SEOUL - A pair of South Korean drug companies are leveraging their R&D prowess to climb to the top of the industry, rushing past less-nimble members of large conglomerates and lining the sector up as the nation's next driver of growth.
Novel-drug developer Hanmi Science and biosimilars producer Celltrion each have a market capitalisation of nearly 10 trillion won (US$8.8 billion) -- on a par with LG Electronics. The duo could serve as a new model for growth in a market that finds itself lagging in innovation.
Risk and reward
Celltrion submitted Nov. 10 a generic version of global bestselling cancer drug rituximab to the European Medicines Agency for approval. The treatment was originally developed by Idec Pharmaceuticals, since absorbed by Biogen, and generates some US$9 billion in annual sales. But it went off-patent in Europe in December 2013 and will lose US patent protection in September 2016.
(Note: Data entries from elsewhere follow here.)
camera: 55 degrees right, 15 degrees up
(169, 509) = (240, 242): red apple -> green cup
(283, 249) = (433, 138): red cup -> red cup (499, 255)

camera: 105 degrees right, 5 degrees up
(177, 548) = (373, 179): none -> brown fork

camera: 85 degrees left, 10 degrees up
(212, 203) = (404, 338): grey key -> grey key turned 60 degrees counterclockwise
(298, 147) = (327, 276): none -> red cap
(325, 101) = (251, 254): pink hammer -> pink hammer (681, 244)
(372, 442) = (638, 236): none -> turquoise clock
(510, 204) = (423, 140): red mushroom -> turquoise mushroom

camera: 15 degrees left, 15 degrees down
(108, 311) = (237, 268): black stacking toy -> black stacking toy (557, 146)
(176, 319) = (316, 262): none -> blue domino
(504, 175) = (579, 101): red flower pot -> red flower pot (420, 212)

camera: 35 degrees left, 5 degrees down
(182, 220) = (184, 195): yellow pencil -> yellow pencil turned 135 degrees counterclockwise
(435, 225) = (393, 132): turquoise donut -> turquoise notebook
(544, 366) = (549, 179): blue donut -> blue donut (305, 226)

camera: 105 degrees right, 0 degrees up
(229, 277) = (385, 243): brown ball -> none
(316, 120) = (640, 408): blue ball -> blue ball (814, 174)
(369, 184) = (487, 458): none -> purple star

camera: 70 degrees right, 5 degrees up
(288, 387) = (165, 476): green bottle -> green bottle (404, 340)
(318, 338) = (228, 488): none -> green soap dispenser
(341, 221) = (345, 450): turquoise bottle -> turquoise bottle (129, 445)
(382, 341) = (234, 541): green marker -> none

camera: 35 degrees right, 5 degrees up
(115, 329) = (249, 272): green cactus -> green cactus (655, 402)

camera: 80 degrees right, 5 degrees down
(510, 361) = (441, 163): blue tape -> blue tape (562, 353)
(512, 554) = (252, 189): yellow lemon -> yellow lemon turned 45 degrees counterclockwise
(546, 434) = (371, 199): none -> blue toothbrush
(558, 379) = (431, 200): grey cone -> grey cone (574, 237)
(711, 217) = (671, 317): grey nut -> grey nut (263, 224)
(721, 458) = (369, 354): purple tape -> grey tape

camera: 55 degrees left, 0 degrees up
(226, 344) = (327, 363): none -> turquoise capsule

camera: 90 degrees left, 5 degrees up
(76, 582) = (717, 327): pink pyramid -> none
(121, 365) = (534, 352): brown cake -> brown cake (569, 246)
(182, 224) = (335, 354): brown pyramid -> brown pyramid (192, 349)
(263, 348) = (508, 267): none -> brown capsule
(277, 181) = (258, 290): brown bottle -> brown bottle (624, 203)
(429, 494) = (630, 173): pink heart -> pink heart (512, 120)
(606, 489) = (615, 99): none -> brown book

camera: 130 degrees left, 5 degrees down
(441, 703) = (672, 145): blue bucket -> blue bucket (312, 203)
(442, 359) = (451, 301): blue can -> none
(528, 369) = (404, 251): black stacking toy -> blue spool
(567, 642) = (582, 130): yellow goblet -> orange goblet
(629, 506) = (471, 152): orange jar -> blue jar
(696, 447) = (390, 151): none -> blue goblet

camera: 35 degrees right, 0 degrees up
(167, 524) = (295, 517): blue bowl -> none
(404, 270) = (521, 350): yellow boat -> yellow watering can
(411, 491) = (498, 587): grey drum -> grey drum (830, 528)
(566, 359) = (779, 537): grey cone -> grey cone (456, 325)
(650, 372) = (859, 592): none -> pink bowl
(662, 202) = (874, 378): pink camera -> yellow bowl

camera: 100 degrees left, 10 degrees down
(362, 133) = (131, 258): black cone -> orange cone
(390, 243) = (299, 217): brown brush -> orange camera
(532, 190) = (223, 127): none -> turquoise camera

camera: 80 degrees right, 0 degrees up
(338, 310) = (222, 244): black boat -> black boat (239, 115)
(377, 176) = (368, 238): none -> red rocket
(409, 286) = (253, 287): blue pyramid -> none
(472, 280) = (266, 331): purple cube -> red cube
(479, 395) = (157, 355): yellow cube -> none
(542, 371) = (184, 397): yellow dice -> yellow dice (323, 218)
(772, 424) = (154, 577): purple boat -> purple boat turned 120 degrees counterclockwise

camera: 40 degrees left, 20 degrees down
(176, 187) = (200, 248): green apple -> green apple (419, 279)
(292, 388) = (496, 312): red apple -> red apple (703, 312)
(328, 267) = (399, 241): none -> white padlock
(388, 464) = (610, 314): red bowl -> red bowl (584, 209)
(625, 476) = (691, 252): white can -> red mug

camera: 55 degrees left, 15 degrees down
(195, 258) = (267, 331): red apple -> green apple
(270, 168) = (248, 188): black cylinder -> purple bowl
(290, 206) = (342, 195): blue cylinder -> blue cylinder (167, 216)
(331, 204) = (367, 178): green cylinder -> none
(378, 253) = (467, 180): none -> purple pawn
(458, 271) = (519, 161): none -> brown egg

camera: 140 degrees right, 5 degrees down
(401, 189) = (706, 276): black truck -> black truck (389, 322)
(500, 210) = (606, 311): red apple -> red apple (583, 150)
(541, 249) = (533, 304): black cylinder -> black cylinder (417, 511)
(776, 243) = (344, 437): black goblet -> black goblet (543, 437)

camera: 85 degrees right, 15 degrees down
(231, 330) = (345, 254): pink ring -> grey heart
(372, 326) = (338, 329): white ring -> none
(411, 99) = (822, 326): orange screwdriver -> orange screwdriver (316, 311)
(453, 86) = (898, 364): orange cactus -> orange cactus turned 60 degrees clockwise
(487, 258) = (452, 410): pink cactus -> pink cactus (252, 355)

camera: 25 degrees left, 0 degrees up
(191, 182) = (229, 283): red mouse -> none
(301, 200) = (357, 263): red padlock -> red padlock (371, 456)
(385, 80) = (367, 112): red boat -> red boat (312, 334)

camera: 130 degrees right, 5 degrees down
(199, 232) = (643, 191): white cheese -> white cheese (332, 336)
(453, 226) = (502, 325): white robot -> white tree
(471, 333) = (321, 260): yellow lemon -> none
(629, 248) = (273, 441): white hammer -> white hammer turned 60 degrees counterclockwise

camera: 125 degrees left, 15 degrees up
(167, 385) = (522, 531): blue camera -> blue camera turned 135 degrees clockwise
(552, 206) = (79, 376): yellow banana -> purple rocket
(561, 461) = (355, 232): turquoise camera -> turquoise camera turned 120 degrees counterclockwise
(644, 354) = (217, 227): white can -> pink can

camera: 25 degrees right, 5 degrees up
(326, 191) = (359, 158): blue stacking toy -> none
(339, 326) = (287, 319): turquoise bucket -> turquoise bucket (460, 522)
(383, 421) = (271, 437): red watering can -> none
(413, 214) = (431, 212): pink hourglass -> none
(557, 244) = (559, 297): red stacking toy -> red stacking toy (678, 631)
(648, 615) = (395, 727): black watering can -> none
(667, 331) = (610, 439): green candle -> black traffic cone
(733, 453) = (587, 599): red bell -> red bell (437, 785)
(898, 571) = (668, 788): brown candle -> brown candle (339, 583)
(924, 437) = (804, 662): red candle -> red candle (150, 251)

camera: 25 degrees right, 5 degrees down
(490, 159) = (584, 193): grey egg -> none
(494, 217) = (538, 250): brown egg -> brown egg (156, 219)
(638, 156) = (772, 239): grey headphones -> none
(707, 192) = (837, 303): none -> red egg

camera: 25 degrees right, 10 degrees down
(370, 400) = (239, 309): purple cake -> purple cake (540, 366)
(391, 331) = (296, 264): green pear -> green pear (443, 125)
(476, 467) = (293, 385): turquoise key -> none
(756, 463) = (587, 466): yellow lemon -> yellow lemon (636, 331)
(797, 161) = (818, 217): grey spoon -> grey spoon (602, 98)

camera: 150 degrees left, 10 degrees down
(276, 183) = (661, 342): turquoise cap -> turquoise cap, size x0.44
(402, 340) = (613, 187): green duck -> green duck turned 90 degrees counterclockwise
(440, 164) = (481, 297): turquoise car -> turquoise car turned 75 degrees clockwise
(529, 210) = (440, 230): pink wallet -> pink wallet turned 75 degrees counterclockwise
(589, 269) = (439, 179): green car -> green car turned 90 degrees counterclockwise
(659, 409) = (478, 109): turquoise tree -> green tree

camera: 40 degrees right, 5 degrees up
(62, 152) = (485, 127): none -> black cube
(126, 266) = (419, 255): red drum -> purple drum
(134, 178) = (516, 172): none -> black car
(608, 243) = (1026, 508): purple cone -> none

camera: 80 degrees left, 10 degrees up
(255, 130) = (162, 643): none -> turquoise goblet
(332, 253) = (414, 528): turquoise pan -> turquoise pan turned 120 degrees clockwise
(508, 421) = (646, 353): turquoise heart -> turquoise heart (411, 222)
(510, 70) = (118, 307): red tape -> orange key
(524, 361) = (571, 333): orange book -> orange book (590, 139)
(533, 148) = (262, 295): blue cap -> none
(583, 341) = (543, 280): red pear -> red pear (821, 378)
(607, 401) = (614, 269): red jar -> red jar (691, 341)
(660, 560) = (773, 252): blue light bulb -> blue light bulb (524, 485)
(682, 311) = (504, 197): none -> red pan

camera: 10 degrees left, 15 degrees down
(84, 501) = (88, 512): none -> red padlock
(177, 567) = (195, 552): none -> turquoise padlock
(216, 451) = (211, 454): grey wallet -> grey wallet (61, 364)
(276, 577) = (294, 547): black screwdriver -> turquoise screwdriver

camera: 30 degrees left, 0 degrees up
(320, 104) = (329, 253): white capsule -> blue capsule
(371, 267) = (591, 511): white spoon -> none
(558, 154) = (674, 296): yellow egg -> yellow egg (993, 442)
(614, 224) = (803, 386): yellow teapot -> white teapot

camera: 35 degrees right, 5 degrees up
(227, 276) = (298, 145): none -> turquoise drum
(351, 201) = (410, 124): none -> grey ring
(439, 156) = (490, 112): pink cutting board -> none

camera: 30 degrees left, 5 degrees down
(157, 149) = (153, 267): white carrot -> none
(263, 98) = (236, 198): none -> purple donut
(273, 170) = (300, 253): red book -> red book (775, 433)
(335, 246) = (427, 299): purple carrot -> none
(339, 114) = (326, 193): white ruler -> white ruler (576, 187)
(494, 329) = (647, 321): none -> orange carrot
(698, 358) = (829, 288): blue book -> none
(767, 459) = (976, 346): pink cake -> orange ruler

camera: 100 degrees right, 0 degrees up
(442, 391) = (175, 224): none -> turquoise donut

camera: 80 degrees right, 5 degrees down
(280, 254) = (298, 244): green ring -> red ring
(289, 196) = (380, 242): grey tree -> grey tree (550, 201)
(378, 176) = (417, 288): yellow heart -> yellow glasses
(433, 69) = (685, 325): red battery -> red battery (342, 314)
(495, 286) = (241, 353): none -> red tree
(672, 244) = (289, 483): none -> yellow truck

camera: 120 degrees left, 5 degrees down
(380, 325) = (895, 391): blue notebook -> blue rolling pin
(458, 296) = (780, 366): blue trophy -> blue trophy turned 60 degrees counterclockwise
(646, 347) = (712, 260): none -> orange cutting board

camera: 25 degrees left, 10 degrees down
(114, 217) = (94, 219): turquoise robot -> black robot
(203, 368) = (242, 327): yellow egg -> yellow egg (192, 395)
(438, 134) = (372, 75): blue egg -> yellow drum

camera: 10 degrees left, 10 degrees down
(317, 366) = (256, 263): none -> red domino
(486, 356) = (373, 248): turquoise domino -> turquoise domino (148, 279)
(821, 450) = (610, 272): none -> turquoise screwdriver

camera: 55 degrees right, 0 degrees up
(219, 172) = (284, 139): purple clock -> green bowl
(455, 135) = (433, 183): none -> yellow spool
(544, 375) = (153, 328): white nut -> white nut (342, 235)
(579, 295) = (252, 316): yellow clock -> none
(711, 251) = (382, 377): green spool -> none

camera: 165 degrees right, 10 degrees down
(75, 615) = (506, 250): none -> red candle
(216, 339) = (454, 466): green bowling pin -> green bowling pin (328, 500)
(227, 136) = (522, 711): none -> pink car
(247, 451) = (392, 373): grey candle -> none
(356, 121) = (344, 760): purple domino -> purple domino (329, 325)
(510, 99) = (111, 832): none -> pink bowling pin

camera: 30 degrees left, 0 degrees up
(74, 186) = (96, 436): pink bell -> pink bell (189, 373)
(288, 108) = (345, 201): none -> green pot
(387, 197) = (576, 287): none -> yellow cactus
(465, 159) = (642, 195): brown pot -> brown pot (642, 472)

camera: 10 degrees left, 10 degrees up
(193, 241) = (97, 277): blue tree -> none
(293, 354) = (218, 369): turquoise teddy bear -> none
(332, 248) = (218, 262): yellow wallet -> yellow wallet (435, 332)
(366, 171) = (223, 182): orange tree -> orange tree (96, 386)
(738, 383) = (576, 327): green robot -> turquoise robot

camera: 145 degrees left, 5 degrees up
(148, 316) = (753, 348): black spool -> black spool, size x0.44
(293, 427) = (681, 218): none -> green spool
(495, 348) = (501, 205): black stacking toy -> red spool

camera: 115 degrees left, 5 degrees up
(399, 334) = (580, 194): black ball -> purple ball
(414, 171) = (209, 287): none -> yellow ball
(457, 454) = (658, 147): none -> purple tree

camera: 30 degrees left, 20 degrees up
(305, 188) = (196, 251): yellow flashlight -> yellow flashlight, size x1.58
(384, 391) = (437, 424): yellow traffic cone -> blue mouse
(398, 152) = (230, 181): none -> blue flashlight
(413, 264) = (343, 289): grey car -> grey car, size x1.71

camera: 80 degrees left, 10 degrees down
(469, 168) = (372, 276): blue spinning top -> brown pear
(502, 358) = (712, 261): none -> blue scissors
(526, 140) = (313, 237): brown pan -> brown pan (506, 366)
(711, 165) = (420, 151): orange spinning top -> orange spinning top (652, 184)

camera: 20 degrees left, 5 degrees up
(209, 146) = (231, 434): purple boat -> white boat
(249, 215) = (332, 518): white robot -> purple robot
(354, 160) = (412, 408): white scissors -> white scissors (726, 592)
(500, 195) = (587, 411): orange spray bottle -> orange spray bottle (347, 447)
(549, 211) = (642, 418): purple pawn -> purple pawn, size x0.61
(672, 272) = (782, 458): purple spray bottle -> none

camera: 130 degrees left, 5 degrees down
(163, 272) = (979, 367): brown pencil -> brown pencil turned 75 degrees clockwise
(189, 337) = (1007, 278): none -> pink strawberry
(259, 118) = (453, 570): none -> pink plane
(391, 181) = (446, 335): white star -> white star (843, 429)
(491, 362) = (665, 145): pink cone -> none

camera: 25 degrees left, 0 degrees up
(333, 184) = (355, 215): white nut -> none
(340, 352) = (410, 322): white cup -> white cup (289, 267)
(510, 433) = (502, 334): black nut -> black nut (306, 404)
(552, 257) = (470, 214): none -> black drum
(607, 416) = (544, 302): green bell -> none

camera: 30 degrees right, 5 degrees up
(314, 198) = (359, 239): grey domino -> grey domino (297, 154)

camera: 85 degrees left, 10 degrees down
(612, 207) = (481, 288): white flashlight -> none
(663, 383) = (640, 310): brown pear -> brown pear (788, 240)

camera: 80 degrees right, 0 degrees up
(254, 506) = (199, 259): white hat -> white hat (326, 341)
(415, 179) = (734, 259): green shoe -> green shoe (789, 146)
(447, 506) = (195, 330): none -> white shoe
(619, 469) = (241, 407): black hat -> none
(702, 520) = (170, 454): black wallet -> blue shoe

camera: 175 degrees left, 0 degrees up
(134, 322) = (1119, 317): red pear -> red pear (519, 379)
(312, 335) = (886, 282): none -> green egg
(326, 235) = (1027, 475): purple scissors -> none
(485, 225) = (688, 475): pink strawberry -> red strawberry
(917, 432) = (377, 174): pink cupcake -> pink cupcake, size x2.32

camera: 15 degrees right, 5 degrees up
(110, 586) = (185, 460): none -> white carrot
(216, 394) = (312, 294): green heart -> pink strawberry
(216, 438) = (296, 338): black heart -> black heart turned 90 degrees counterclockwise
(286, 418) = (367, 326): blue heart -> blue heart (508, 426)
Celltrion's version is a biosimilar -- an imitation produced using genetically modified cells. Such compounds cannot be made precisely identical to the drugs they aim to mimic, necessitating additional clinical trials for approval. Biosimilars are also much harder to develop than generic drugs based on simpler molecules. Teva Pharmaceutical Industries of Israel and Boehringer Ingelheim of Germany, for example, quit the race to create a biosimilar rituximab in the clinical-trial phase. But success in the lengthy development process can pay off handsomely.
Celltrion is a powerhouse of improbable origin. It was founded in 2002 by executives from the corporate planning division of the now-defunct Daewoo Motor, acquired by US automaker General Motors following a bankruptcy. Celltrion chief Kim Hyoung-ki was one of those pioneers.